§ **MATERIAL TO PROCESS**:
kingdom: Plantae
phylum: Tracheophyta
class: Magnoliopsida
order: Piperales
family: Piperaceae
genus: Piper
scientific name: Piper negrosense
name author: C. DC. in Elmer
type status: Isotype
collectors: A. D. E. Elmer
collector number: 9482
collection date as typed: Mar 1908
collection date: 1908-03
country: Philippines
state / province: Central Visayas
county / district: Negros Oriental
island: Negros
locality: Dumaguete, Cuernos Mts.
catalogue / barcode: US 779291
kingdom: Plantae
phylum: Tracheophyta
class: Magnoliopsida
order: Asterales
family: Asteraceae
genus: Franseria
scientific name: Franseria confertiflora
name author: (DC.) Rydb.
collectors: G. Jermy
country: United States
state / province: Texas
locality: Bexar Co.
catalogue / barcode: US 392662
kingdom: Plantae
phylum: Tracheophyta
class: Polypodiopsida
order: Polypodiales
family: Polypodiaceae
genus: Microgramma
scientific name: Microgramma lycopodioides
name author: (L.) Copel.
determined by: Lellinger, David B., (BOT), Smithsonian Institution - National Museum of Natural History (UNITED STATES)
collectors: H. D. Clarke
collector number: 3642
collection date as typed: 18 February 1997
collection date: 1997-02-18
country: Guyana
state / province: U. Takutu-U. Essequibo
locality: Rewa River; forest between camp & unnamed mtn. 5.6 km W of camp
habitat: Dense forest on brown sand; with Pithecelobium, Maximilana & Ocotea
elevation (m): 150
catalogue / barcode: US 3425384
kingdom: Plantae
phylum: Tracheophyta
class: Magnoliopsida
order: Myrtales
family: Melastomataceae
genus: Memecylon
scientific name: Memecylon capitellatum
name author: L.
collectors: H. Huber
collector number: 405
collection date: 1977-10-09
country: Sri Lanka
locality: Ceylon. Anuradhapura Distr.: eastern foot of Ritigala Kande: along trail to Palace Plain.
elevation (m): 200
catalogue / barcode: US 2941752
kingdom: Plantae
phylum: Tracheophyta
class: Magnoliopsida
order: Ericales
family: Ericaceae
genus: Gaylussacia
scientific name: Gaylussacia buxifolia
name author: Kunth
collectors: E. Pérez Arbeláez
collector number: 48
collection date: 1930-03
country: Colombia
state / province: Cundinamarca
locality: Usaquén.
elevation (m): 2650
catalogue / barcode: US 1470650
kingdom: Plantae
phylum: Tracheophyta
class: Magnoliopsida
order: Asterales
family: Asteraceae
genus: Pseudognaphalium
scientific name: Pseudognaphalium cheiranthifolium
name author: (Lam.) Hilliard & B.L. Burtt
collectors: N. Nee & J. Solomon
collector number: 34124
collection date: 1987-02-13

§ **WORK TO BE COMPLETED**: Reproduce the stretch from the line containing "class: Polypodiopsida" through the line containing "name author: (L.) Copel.", substituting "binomial" for "scientific name" and leaving all else unchanged.

§ **EXPECTED ANSWER**:
class: Polypodiopsida
order: Polypodiales
family: Polypodiaceae
genus: Microgramma
binomial: Microgramma lycopodioides
name author: (L.) Copel.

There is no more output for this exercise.